For this exercise, return only the lines in the records below from the one holding "thumb mcp: (163, 224)" through the one holding "pinky pip: (309, 264)", including both, exactly as they appear and without pictures.

Top of DATASET RECORDS

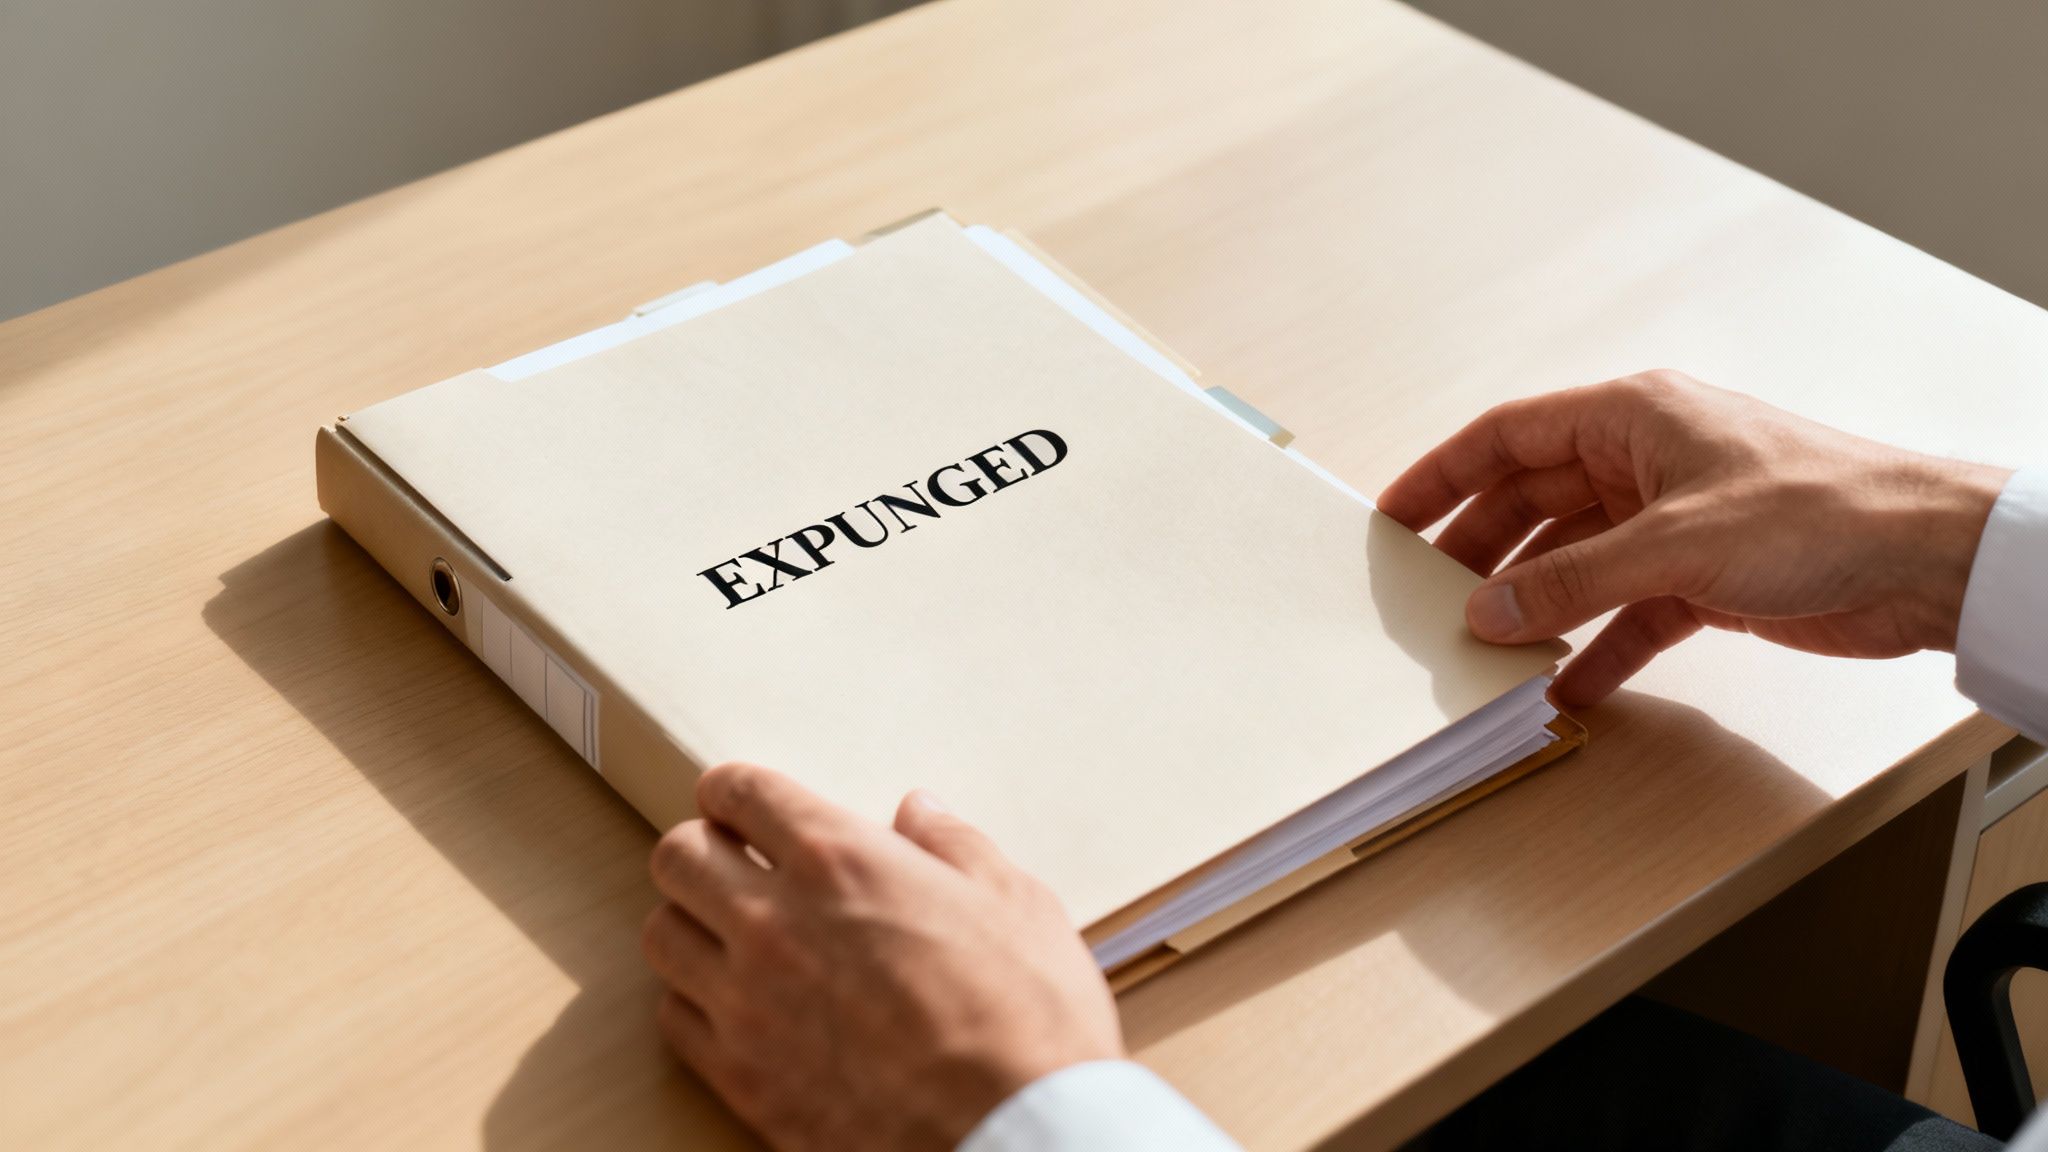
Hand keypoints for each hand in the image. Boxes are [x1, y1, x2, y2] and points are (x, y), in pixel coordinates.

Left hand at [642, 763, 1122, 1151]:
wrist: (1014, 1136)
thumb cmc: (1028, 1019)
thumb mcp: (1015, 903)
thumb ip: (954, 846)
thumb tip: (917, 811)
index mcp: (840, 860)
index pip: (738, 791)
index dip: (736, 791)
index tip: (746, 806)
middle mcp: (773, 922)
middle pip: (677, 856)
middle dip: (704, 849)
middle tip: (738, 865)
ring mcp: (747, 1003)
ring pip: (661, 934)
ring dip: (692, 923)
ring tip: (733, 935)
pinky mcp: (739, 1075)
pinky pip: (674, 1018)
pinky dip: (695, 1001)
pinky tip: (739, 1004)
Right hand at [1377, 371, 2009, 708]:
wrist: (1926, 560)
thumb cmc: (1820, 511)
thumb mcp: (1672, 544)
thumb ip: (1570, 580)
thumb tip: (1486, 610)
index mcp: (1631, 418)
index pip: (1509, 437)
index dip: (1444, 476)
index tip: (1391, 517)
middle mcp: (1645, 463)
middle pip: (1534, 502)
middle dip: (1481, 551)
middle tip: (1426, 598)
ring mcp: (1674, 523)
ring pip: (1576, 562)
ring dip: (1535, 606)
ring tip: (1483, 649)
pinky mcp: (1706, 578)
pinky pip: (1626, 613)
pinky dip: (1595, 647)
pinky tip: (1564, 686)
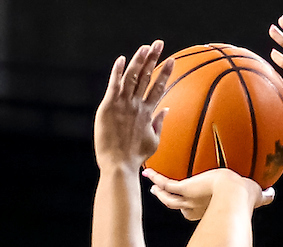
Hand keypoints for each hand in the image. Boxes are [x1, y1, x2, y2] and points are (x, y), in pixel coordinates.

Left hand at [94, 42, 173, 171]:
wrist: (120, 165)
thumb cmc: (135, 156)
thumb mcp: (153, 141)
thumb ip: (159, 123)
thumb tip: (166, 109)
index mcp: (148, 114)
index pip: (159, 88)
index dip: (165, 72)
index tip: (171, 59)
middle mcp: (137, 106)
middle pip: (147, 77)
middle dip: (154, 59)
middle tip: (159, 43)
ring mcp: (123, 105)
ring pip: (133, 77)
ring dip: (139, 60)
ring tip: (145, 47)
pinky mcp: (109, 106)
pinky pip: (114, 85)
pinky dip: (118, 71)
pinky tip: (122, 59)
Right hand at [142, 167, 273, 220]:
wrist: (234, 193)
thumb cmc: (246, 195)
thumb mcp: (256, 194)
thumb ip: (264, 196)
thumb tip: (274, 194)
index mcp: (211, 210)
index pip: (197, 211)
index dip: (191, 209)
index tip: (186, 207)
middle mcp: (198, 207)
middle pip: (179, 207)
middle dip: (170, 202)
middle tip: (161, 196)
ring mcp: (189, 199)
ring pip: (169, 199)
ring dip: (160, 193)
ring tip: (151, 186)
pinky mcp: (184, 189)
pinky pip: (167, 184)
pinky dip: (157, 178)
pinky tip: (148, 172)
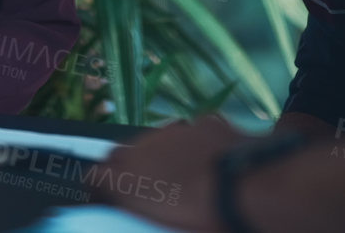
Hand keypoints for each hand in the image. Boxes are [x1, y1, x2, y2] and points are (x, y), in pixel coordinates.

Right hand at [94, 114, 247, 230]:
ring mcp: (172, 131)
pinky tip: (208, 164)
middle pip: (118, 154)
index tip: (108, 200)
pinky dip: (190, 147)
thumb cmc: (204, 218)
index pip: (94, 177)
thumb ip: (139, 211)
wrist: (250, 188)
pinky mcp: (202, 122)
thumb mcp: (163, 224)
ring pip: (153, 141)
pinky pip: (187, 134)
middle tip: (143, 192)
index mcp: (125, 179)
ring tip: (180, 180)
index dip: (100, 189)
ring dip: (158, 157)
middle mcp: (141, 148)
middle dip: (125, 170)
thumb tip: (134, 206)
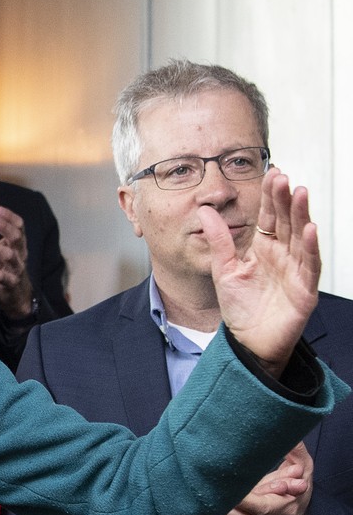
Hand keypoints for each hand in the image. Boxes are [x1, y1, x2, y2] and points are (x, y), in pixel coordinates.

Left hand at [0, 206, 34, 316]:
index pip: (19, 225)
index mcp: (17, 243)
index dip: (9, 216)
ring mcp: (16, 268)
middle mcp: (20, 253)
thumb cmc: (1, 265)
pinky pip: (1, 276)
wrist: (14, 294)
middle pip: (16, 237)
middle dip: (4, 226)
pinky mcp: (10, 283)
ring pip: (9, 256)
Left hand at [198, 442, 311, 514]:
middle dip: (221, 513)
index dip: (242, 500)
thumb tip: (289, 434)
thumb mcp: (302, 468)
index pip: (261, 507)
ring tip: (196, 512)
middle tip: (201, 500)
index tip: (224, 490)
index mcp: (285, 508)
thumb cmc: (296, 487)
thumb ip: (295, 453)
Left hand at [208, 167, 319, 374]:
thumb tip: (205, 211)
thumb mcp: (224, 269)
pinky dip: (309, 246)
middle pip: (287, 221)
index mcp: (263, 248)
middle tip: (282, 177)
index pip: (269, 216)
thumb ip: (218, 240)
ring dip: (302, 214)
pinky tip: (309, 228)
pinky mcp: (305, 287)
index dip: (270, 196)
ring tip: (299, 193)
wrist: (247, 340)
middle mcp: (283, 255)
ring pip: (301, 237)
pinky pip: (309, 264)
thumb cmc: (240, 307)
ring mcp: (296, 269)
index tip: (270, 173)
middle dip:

Bottom of DATASET RECORDS

EXERCISE RESULT
thumb mcp: (163, 224)
ring pip: (153, 141)
pinky pip: (187, 134)
middle tip: (143, 192)
index mcp: (125, 179)
ring tip: (180, 180)
index dip: (100, 189)
ring dip: (158, 157)
middle mcp: (141, 148)
middle dip: (125, 170)
thumb tip: (134, 206)
Hand keypoints for each hand in the image. Boxes are [x1, y1, x2, y2] and points are (x, y), in pixel coordinates.

Left hand at [0, 206, 34, 316]:
index pip: (19, 225)
index mcp: (17, 243)
index dip: (9, 216)
ring mcp: (16, 268)
middle mcp: (20, 253)
thumb cmc: (1, 265)
pinky pip: (1, 276)
wrist: (14, 294)
middle pip: (16, 237)
middle dip: (4, 226)
pinky mcp: (10, 283)
ring pip: (9, 256)
Left hand at [198, 442, 311, 514]:
middle dip: (221, 513)
index dip: (242, 500)
thumb tip: (289, 434)
thumb mcp: (302, 468)
index pip: (261, 507)
ring tip: (196, 512)
middle tip: (201, 500)
index tip: (224, 490)
index mcp: (285, 508)
thumb cmc: (296, 487)
thumb ip: (295, 453)
Left hand at [208, 167, 319, 374]:
thumb tip: (205, 211)
thumb mcp: (224, 269)
pinky dip: (309, 246)
middle pip: (287, 221)
index mcp: (263, 248)
middle tip: (282, 177)
index pip: (269, 216)
thumb ip: (218, 240)
ring dip: (302, 214)
pinky tip: (309, 228)
pinky mcp: (305, 287)
index dip: (270, 196)
ring tip: (299, 193)
wrist: (247, 340)
middle mcp: (283, 255)
ring pip: (301, 237)
pinky pip: (309, 264)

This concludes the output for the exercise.